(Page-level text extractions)
══════════
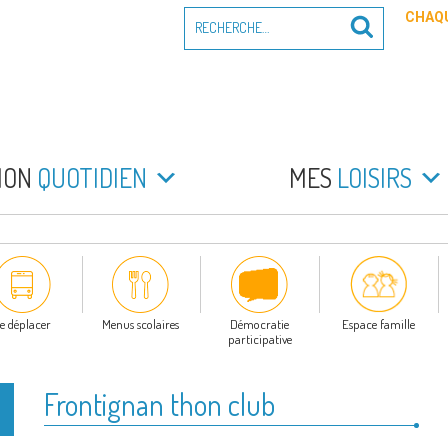
Recherche
CHAQU
Recherche
pour
:
PEYRADE
an la Peyrade
MON
QUOTIDIEN
MES
LOISIRS
e déplacer
Menus scolaires
Démocratie
Espace famille
participative
Frontignan thon club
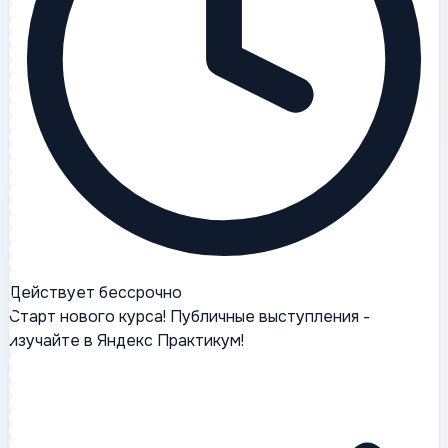
Действует бессрочно
Старт нового курса! Публичные выступления -
изучайте в Яндекс Практикум!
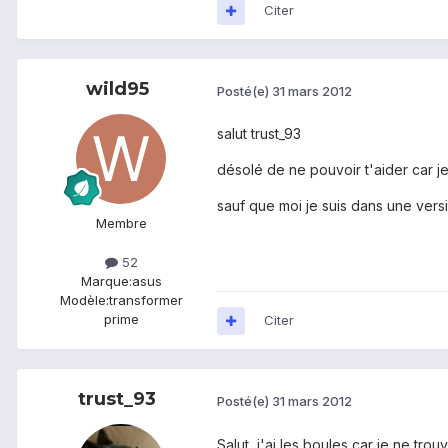
Citer
wild95
Posté(e)
31 mars 2012
salut trust_93
désolé de ne pouvoir t'aider car j
sauf que moi je suis dans une vers
Membre
52
Marque:
asus
Modèle:
transformer
prime
Citer
trust_93
Posté(e)
31 mars 2012
Salut, j'ai les boules car je ne tr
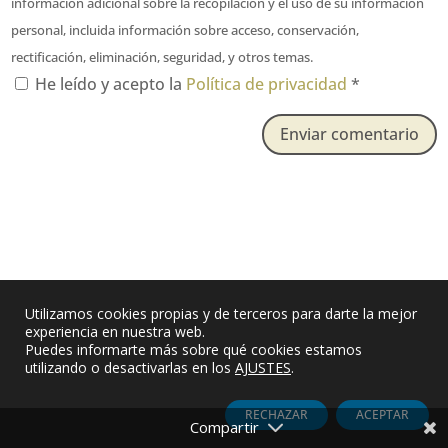
información adicional sobre la recopilación y el uso de su información
personal, incluida información sobre acceso, conservación,
rectificación, eliminación, seguridad, y otros temas.
He leído y acepto la
Política de privacidad
*
Enviar comentario
Utilizamos cookies propias y de terceros para darte la mejor
experiencia en nuestra web.
Puedes informarte más sobre qué cookies estamos
utilizando o desactivarlas en los
AJUSTES
.
RECHAZAR
ACEPTAR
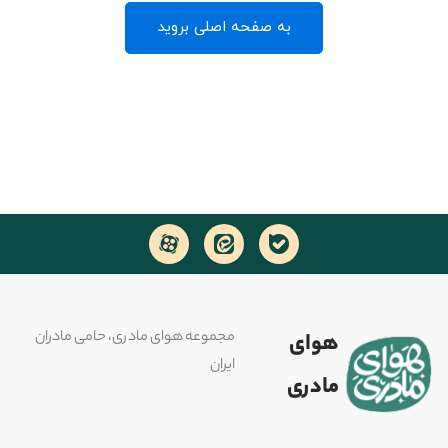
به صفحه اصلی بروید
مجموعه هوای مادری، حامی مادران
هوای
ایران
مادری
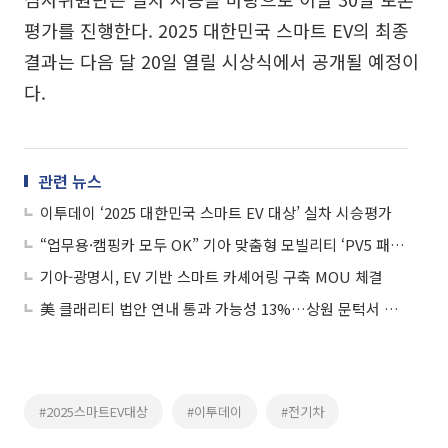
평가를 진행한다. 2025 대한민국 스마트 EV의 최종
결과는 다음 달 20일 열릴 시상식에서 공개될 예정이
다.
관련 뉴스
이투데이 ‘2025 대한민국 스마트 EV 대상’ 실차 시승평가
“업무용·캠핑카 모두 OK” 기아 맞춤형 모빌리티 ‘PV5 패신저’
기아-광명시, EV 기반 스마트 카셰어링 구축 MOU 체결
美 클래리티 법안 연내 통과 가능성 13%…상원 문턱서 제동
#2025스마트EV대상
#이투데이
#전기차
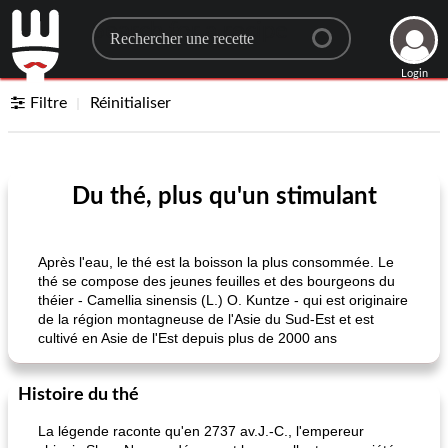
Search for a recipe
Login
Filtre
Réinitialiser
Du thé, plus qu'un stimulant
Après l'eau, le thé est la boisson la plus consommée. Le
thé se compose des jeunes feuilles et des bourgeons du
théier - Camellia sinensis (L.) O. Kuntze - qui est originaire
de la région montagneuse de l'Asie du Sud-Est et est
cultivé en Asie de l'Est depuis plus de 2000 ans
Histoire du thé
La légende raconte qu'en 2737 av.J.-C., l'empereur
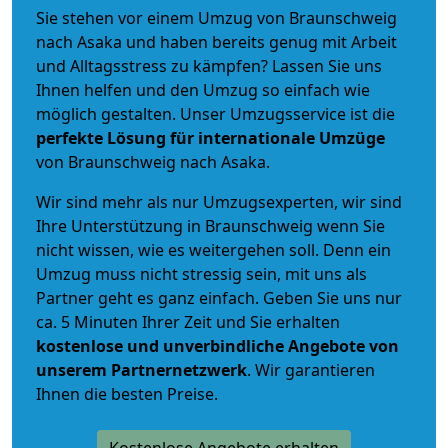
Sie stehen vor einem Umzug von Braunschweig
nach Asaka und haben bereits genug mit Arbeit
und Alltagsstress zu kämpfen? Lassen Sie uns
Ihnen helfen und den Umzug so einfach wie
möglich gestalten. Unser Umzugsservice ist die
perfekte Lösung für internationale Umzüge
von Braunschweig nach Asaka.
Wir sind mehr als nur Umzugsexperten, wir sind
Ihre Unterstützung in Braunschweig wenn Sie
nicht wissen, wie es weitergehen soll. Denn ein
Umzug muss nicht stressig sein, mit uns als
Partner geht es ganz einfach. Geben Sie uns nur
ca. 5 Minuten Ihrer Zeit und Sie erhalten
kostenlose und unverbindliche
Angebote von
unserem Partnernetzwerk
. Wir garantieren
Ihnen die besten Preise.
Kostenlose Angebote erhalten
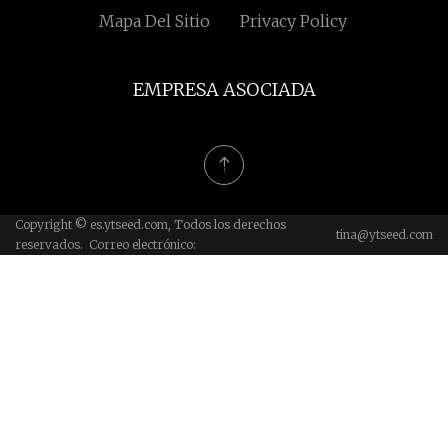
Mapa Del Sitio
Privacy Policy
EMPRESA ASOCIADA
Copyright © es.ytseed.com, Todos los derechos
tina@ytseed.com
reservados. Correo electrónico:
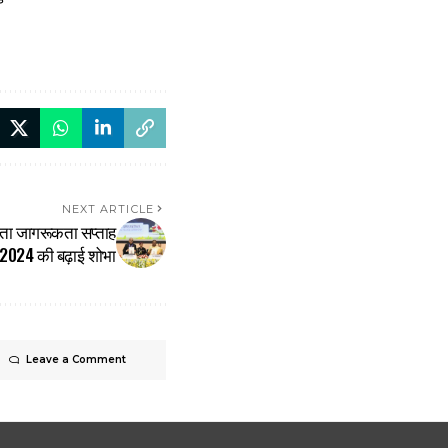
NEXT ARTICLE
र्कता जागरूकता सप्ताह
2024 की बढ़ाई शोभा
Leave a Comment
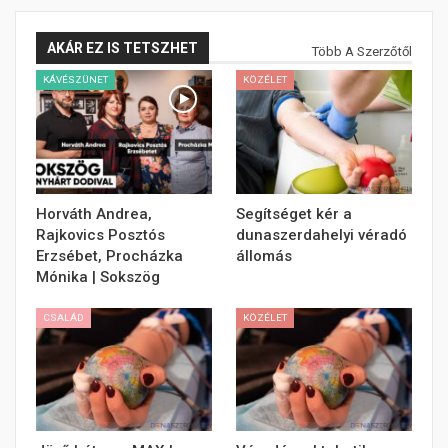
AKÁR EZ IS TETSZHET
Több A Szerzőtől
KÁVÉSZÜNET
KÖZÉLET
Horváth Andrea,
Segítséget kér a
Rajkovics Posztós
dunaszerdahelyi véradó
Erzsébet, Procházka
állomás
Mónika | Sokszög
CSALÁD
KÖZÉLET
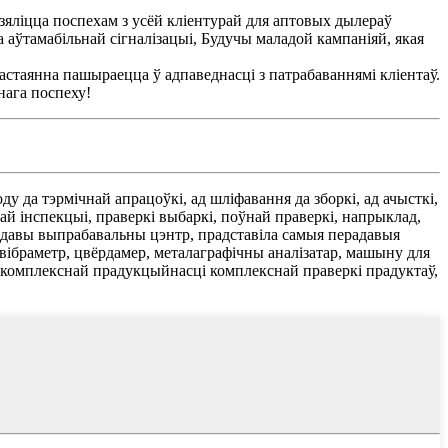
яліцца поспехам з усёй кліентурай для аптовых дылераў
а аўтамабільнай сігналізацыі, Будучы маладой кампаніяй, якая
стаянна пашыраецца ў адпаведнасці з патрабаваннямі кліентаў.
нага поспеху!
у да тэрмічнай апрацоўкі, ад шліфавання да зборкі, ад ачысткі,
ай інспекцыі, праверкі выбаркі, поўнай праверкі, напрыклад,
ерадавы выпрабавальны цэнтр, прадставіла самыя перадавыя
вібраметр, цвёрдамер, металаграфічны аналізатар, машыну для
, комплекснай прадукцыйнасці комплекснай праверкі прадуктаў,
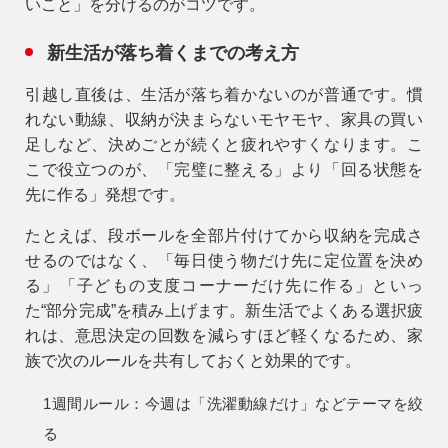
いこと」を分けるのがコツです。
新生活が落ち着くまでの考え方
引越し直後は、生活が落ち着かないのが普通です。慣
れない動線、収納が決まらないモヤモヤ、家具の買い
足しなど、決めごとが続くと疲れやすくなります。こ
こで役立つのが、
「完璧に整える」より「回る状態を
先に作る」
発想です。
たとえば、段ボールを全部片付けてから収納を完成さ
せるのではなく、「毎日使う物だけ先に定位置を決め
る」「子どもの支度コーナーだけ先に作る」といっ
た“部分完成”を積み上げます。新生活でよくある選択疲
れは、意思決定の回数を減らすほど軽くなるため、家
族で次のルールを共有しておくと効果的です。
1週間ルール：
今週は「洗濯動線だけ」などテーマを絞
る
══════════
■ Job item ■
Would you transcribe exactly, and only, the lines from the one containing "яліцца поспехам з" through the last line of the records above, both included, leaving out the pictures?

■ Answer for the task ■
яліцца поспехам з усёй кліентурай для аптовых дылераў
а аўтамабільнай сігналізацыі, Будучы маладой кампаніяй, якая
стаянна пашыраецца ў адпаведнасці з патрабаваннямі кліентаў.
нага поспеху!
у да тэрмічнай апрацоўкі, ад шліфавання да зборкі, ад ачысткі,
ай інспекцыі, праверкі выбаркі, поўнай праверкі, напрыклад,
ерадавы выпрабавальны цэнтр, прадставіла самыя перадавыя
вібраметр, цвёрдамер, металаграфічны аналізатар, машыну для
, комплекснай прадукцыйнасці комплекснай праверкі прадуктаў,
いこと」を分けるのがコツです。
新生活が落ち着くまでの考え方
引越し直後は、生活が落ち着かないのが普通です。慣
れない動線、収納が決まらないモヤモヤ、家具の買い
足しなど、決めごとが続くと疲れやすくなります。こ
こで役立つのが、
「完璧に整える」より「回る状態を
先に作る」
発想です。
たとえば、段ボールを全部片付けてから収納を完成さ
せるのではなく、「毎日使う物だけ先に定位置を決め
る」「子どもの支度コーナーだけ先に作る」といっ
た“部分完成”を積み上げます。新生活でよくある選択疲
れは、意思決定の回数を減らすほど軽くなるため、家
族で次のルールを共有しておくと効果的です。
1週間ルール：
今週は「洗濯動線だけ」などテーマを絞
る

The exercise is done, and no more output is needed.